§ Text under study
PSA International cuts rates at Chennai terminal

Shipping container cargo through India's second biggest container port, located at Chennai, will cost less for exporters and importers after the port tariff regulator cut rates by 12.23 percent at the facility run by PSA International, reported The Mint.

PSA's facility is one of the two private container loading terminals operating at the Union government-controlled Chennai port.

PSA International had asked for a 15 percent raise on the US$61 it charges customers for handling a standard container at the terminal. A rate revision was required because the validity of the existing rates ended on 31 December.

PSA International, the world's second-biggest container port operator, is fully owned by Temasek Holdings, the sovereign wealth fund of Singapore.

"An estimated additional surplus of $17.4 million will accrue during the (new) tariff cycle, if the existing tariff is allowed to continue till 2014," Rani Jadhav, chairperson of the Tariff Authority for Major Ports (Tamp), wrote in an order notified in the gazette of India on 14 February.

"As there is no justification for giving any increase over the existing tariff, the proposal of Chennai International Terminals seeking an increase of 15 percent is rejected," Jadhav wrote in the order. "A reduction of 12.23 percent is effected across the board in the existing tariff as warranted by the estimated cost position."

The new rate will be valid till 31 December 2014. Chennai International Terminals, wholly owned by PSA International, handles more than 400,000 standard containers a year. By 2014, it plans to handle more than one million standard containers.

"The terminal would incur a loss on the basis of existing tariff," Chennai International Terminals said in its application seeking a rate hike of 15 percent. This is the second rate cut ordered by TAMP in the past few days at a container gateway in India.

§ Data supplied
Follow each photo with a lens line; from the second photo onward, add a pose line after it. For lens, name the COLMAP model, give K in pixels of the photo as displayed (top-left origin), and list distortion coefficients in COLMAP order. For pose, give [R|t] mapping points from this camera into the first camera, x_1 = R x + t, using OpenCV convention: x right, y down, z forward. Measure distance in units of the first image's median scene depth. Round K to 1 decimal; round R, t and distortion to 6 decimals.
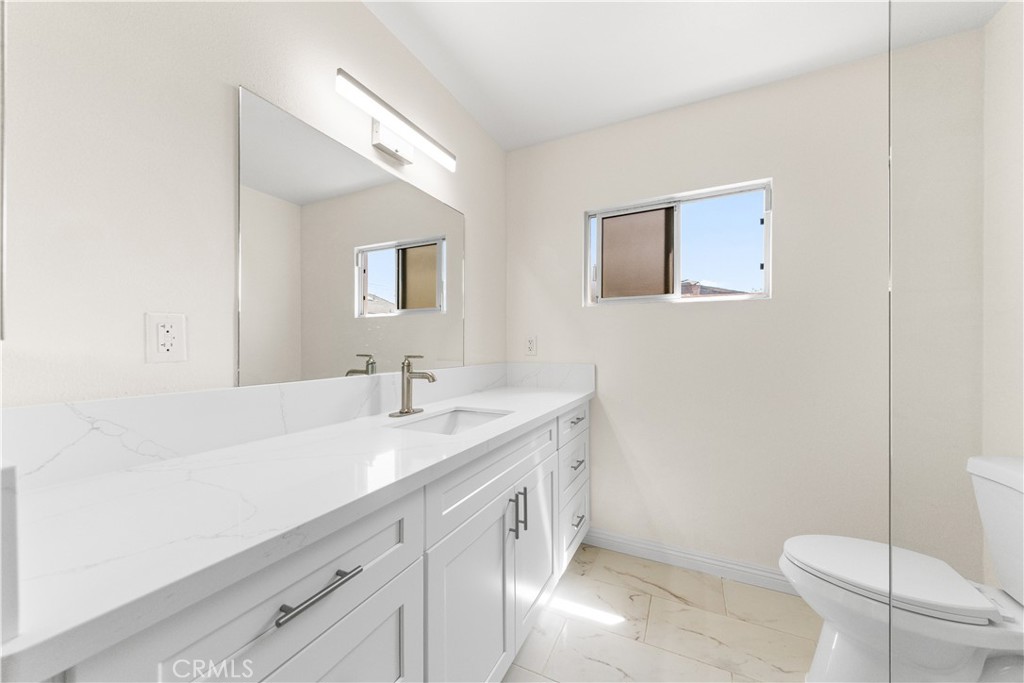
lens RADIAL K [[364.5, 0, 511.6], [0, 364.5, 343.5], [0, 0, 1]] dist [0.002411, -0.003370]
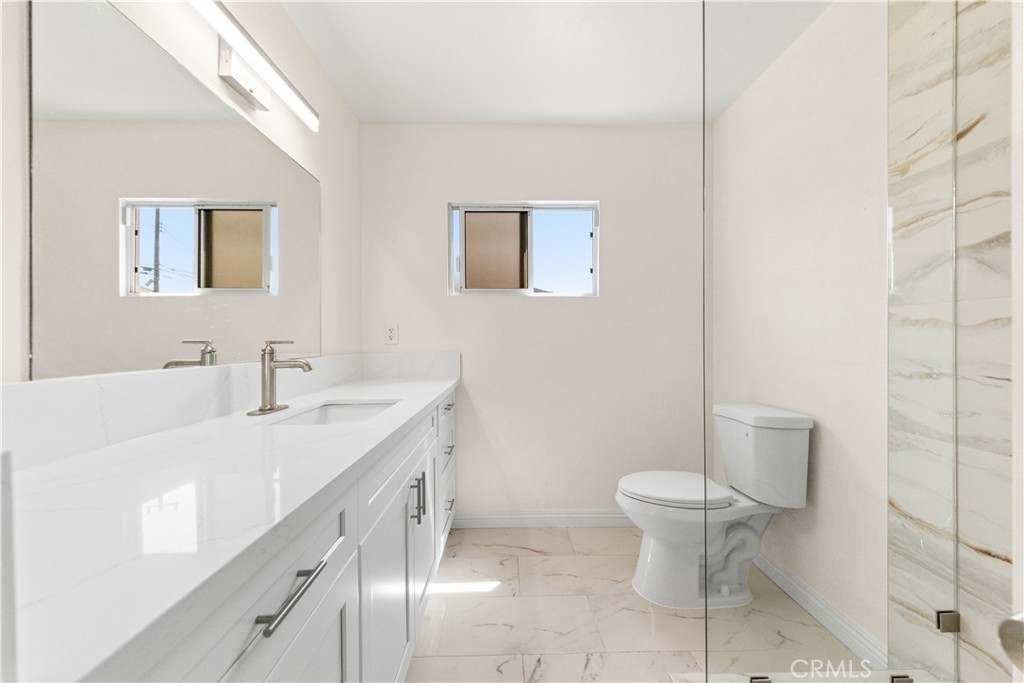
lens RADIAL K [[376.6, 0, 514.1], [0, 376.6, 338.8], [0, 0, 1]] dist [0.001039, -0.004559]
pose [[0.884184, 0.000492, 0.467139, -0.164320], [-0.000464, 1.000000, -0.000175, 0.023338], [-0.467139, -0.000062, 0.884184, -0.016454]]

...

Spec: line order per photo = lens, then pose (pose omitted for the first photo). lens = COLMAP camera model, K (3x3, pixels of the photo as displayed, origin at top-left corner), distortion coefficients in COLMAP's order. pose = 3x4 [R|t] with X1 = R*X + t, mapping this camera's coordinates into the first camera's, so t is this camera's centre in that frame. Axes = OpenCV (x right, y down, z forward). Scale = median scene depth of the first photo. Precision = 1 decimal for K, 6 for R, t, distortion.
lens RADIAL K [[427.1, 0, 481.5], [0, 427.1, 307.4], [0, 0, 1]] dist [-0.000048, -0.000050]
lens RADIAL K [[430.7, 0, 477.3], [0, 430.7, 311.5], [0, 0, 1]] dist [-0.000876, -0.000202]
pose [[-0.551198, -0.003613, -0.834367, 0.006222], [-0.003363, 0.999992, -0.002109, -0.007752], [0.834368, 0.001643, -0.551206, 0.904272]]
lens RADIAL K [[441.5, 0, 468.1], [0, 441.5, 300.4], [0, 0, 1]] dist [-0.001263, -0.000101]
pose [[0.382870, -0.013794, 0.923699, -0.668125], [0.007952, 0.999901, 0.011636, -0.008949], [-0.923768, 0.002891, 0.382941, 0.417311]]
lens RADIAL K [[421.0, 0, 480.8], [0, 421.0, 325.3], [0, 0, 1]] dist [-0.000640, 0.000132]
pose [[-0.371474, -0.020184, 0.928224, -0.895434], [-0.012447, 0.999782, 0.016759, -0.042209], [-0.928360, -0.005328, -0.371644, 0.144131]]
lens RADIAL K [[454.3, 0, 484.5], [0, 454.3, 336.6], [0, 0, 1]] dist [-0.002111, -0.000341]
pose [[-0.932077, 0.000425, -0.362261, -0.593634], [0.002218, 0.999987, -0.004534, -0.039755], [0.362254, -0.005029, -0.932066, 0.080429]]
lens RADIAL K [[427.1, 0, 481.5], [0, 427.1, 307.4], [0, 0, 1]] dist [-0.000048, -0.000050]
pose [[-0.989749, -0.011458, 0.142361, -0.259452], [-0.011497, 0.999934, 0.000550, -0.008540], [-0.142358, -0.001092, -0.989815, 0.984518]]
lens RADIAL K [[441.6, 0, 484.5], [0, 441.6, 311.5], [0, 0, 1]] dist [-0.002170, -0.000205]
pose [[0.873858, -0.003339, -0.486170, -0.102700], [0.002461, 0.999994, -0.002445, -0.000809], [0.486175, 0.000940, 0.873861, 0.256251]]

§ Work instructions
(A) In the article on the Chennai terminal rate cut, who fully owns PSA International?
(B) Reproduce word for word the passage of the Chennai terminal article from "The new rate" to "million standard containers.".
(C) Turn the paragraph of the Chennai terminal article that begins "The new rate will be valid" into a short bulleted list that keeps its main facts.

§ Per-task answers
(A) Temasek Holdings, the sovereign wealth fund of Singapore, fully owns PSA International.

(B)
The new rate will be valid till 31 December 2014. Chennai International Terminals, wholly owned by PSA International, handles more than 400,000 standard containers a year. By 2014, it plans to handle more than one million standard containers.

(C)
- The new rate is valid until 31 December 2014.
- Chennai International Terminals is wholly owned by PSA International.
- It handles more than 400,000 standard containers a year.
- It plans to handle more than one million standard containers by 2014.